Given passage:
--------------------

My Roses are Offically Red and No Longer Blue =~D

Sep 18, 2005 22:57

Hey everyone how are all of you?!?! well as you all know im currently in a serious relationship that is going very well i must say :) What i wanted to say in this entry is that It doesnt matter what kind of stuff you've been through in the past what you need to worry about is what is now! what is your furture... The past is nothing but fear and regret i should know i used to live in the past longer than anyone can know.... But some amazing things have happend also I met some great people who are now my friends they're there for me no matter what! Especially one friend she'z always there for me even when i could be the most worst person to be with she's still there and still hangs in there with me :) and i also have found someone who makes me soo happy that the only thing that can settle my day is just hearing his voice on the phone :)I realized that most of the things that i have gone through have been total lessons of my life it made me realize that i can be strong is horrible situations as long as im not on my allergy meds lol ;) and i also realized that I am a beautiful person! yes sometimes i feel like im nothing but shit but in reality i dont see what other's see of me! i am special in my own way which i officailly know now! and im happy that i have learned this! I dont need drugs to make me happy and i dont need beer or liqour or any kinds of drinks to waste my sadness away all i need is love! the love of my friends, family, and the one i love. They are my true addiction and my true strength i dont think life would be the same without them! I also realized that love could also be an addiction too but such a good one man when your in love it you get this rival of emotions flaring in you that person becomes the other half that you've been missing this whole time and once you finally have found that half you feel as if you become whole! but the funny part is that if you ever lose that half your miserable your lost your gone! because you've known how it felt to be whole and that's a feeling that you would never want to lose! I know this now! I'll tell you something for once in my life i feel whole i really do! :) and it makes me soo happy to feel this way and i'll never want to be a half again i dont think i could handle it... I read this one poem and ill tell you this is how i officailly feel:
Love is beautiful,Love is kind. Love is something,Hard to find.Love is great,Love is fun. Love is something,We've begun.Love is strong,Love will wait.Love is something,We can't shake.Love is forever,Love is us.Love is what we have,Not lust.I CAN'T WAIT The days keep passing,And you mean even more.I can't wait til tomorrow,To see whats in store.You just mean so much,It's hard to believe.There are so many goals,We've already achieved.I can't wait to see you,When we get old.We have our whole lives,A whole world to unfold.

--------------------

In the blog entry, why does the writer say that losing the person who is your other half leaves you miserable? Answer in one to three sentences.

Records shown:
--------------------

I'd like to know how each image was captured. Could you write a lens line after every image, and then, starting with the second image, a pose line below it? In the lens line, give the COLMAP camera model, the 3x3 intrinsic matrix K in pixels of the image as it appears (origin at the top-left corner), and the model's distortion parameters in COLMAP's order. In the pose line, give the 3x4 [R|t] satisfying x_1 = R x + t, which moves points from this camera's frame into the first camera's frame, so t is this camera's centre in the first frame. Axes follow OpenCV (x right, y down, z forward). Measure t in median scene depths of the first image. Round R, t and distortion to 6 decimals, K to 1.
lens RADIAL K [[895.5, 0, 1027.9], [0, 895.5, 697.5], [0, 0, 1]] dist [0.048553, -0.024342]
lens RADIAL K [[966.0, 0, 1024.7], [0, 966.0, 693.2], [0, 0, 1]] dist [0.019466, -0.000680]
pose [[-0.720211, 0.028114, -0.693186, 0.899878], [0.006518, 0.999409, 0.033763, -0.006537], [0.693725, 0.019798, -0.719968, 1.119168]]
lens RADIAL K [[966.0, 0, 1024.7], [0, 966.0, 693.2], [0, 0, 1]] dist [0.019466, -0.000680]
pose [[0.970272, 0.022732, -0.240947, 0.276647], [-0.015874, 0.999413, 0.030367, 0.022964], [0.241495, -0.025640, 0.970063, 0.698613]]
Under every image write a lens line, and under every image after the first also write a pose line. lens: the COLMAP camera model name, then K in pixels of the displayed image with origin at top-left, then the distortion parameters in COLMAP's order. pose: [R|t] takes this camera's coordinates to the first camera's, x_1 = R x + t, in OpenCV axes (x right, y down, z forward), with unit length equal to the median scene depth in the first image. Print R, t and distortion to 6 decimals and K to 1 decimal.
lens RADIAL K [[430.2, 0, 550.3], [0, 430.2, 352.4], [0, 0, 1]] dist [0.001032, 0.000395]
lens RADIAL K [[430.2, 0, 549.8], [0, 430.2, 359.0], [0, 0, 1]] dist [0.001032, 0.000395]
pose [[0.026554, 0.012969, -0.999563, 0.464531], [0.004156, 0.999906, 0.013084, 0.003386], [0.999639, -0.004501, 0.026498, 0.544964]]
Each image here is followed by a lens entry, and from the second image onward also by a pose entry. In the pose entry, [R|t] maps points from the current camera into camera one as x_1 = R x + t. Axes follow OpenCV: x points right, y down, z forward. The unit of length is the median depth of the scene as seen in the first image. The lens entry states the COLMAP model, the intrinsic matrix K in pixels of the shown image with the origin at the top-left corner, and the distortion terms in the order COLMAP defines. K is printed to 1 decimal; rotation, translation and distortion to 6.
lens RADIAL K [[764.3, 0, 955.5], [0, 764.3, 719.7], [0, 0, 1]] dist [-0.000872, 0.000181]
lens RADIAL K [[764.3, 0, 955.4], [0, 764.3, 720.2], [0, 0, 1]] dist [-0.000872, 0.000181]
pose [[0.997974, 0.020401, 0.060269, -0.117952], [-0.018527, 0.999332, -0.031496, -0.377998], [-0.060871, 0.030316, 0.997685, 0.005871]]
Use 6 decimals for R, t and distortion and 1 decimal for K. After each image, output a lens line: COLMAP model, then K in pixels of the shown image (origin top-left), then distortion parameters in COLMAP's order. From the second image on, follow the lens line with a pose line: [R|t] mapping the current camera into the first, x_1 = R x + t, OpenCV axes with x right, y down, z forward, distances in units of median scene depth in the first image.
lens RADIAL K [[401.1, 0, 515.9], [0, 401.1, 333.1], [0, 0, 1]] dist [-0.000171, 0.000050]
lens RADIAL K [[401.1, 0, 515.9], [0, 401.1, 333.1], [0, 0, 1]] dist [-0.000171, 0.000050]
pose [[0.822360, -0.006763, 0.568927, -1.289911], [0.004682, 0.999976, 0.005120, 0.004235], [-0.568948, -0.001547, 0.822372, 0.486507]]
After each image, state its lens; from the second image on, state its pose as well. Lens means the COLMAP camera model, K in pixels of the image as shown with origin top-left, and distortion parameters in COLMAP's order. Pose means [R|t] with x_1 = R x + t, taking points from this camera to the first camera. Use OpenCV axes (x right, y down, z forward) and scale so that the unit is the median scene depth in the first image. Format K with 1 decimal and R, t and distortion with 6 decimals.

--------------------

Exercise answer: You have already known what it feels like to be whole. Being whole is a feeling you would never want to lose, so losing that other half leaves you miserable and lost.